- _Lista de tareas_:
**a.** Traduce al inglés esta oración del texto sobre la jornada del 8 de marzo en Madrid: "A esa hora de la mañana, grupos aislados de pre-manifestantes deambulaban ya por las calles con ganas de comenzar la algarabía."
**b.** Reproduce el pasaje del texto sobre la jornada del 8 de marzo en Madrid que comienza en "Viéndolas bailar y" y termina en "con el dinero.".

- _Fragmento de origen_:

El pasado 8 de Marzo, día de la manifestación multitudinaria, nos mostramos de nuevo en Madrid a bordo de un vehículo más manejable que nuestro acostumbrado autobús, vinilado también con nuestro lema y nuestra caricatura. Así pudimos callejear con facilidad y acercarnos a las sedes de los partidos a las que fuimos a entregar las miles de firmas que solicitaban a sus líderes la derogación de las leyes de género. A esa hora de la mañana, grupos aislados de pre-manifestantes deambulaban ya por las calles con ganas de comenzar la algarabía.
Bastó parar junto a la primera de las sedes para que los clanes morados comenzaran a congregarse a nuestro alrededor agitando sus banderas. Entre ellos se avisaban con sus teléfonos, de manera que cuando aparecimos por la segunda sede fuimos rodeados. Se sentaron en la calzada frente a nuestra caravana para impedirnos el paso, y comenzaron sus danzas. La mayoría eran jóvenes lesbianas, que auguraban en sus cantos que pronto el país entero sería lesbiano. Alrededor del autobús la gritería respondía a una siniestra embriaguez de baile y de fanatismo.
Viéndolas bailar y gritar recordamos las agresiones sufridas en nuestra gira, los vigías a las puertas de nuestros hoteles en contacto con sus bandas, el ataque militar de los CDR en Barcelona, las furibundas embestidas en Valencia. En todas hubo connivencia con el poder político, rencor y rabia. Los dueños de los despachos habían dado cuerda a la chavalada y la habían lanzado a las calles. Por eso las bandas que se nos opusieron estaban formadas por jóvenes que creían que debajo de los adoquines hay playas o que las repúblicas bajan de los ríos, mientras sus mayores se hacían con el dinero.
¿Qué hace que las venas en su cuello revienten de odio y su corazón arda en una hoguera alimentada con los huesos de su oponente? ¿Quién enciende la llama que prende ese fuego?
¿Qué hace que una mujer joven enloquezca de repente y escupa a la cara del joven que sale de nuestro autobús y le hace frente -con el que sola y lejos de la calle se iría a dormir sin dudarlo-, y a quien ahora mataría si le fuera posible? ¿Qué hace que las venas en su cuello revienten de odio y su corazón arda en una hoguera alimentada con los huesos de su oponente? ¿Quién enciende la llama que prende ese fuego?
«Somos las hijas de las brujas que no pudisteis quemar», habíamos leído en el torso desnudo de algunas jóvenes embravecidas. No es de extrañar que habiendo sido quemadas en las hogueras siglos atrás, ahora que sus locuras son ley y sus quebrantos les vienen forjados desde arriba, las mismas mujeres con la razón perdida se lancen a quemar, rugir y bailar encima del autobús que las desnuda.

- _Datos extraídos_:
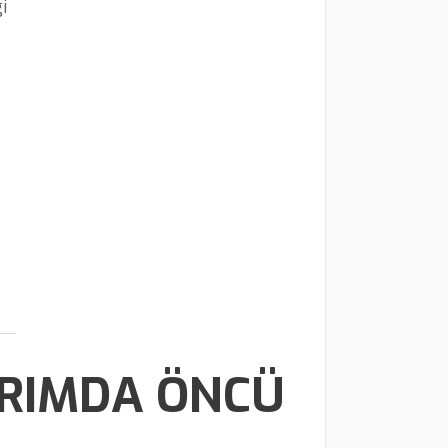
i
ARIMDA ÖNCÜ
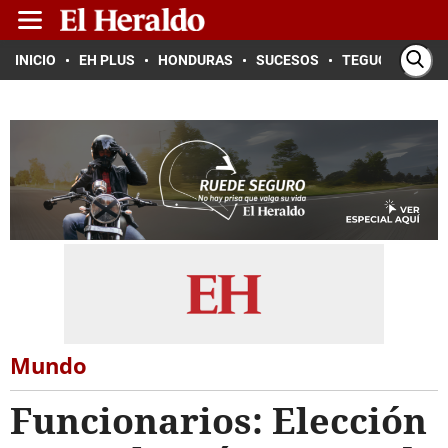
INICIO
EH PLUS
HONDURAS
SUCESOS
TEGUCIGALPA
Mundo
Funcionarios: Elección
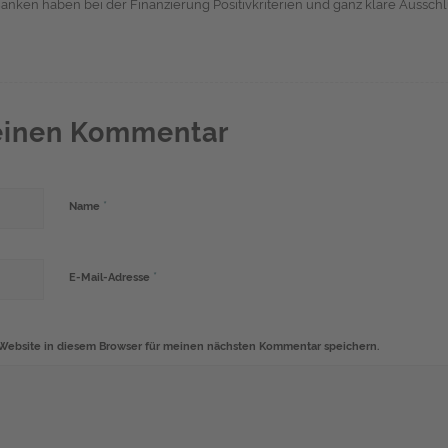
anken haben bei der Finanzierung Positivkriterien und ganz klare Ausschlu
 einen Kommentar
*
Name
*
E-Mail-Adresse
Website in diesem Browser für meinen nächsten Kommentar speichern.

- _Ejercicio resuelto_:
**a.** At that hour of the morning, isolated groups of pre-demonstrators were already wandering the streets, eager to start the uproar.

**b.**
Viéndolas bailar y gritar recordamos las agresiones sufridas en nuestra gira, los vigías a las puertas de nuestros hoteles en contacto con sus bandas, el ataque militar de los CDR en Barcelona, las furibundas embestidas en Valencia. En todas hubo connivencia con el poder político, rencor y rabia. Los dueños de los despachos habían dado cuerda a la chavalada y la habían lanzado a las calles. Por eso las bandas que se nos opusieron estaban formadas por jóvenes que creían que debajo de los adoquines hay playas o que las repúblicas bajan de los ríos, mientras sus mayores se hacían con el dinero.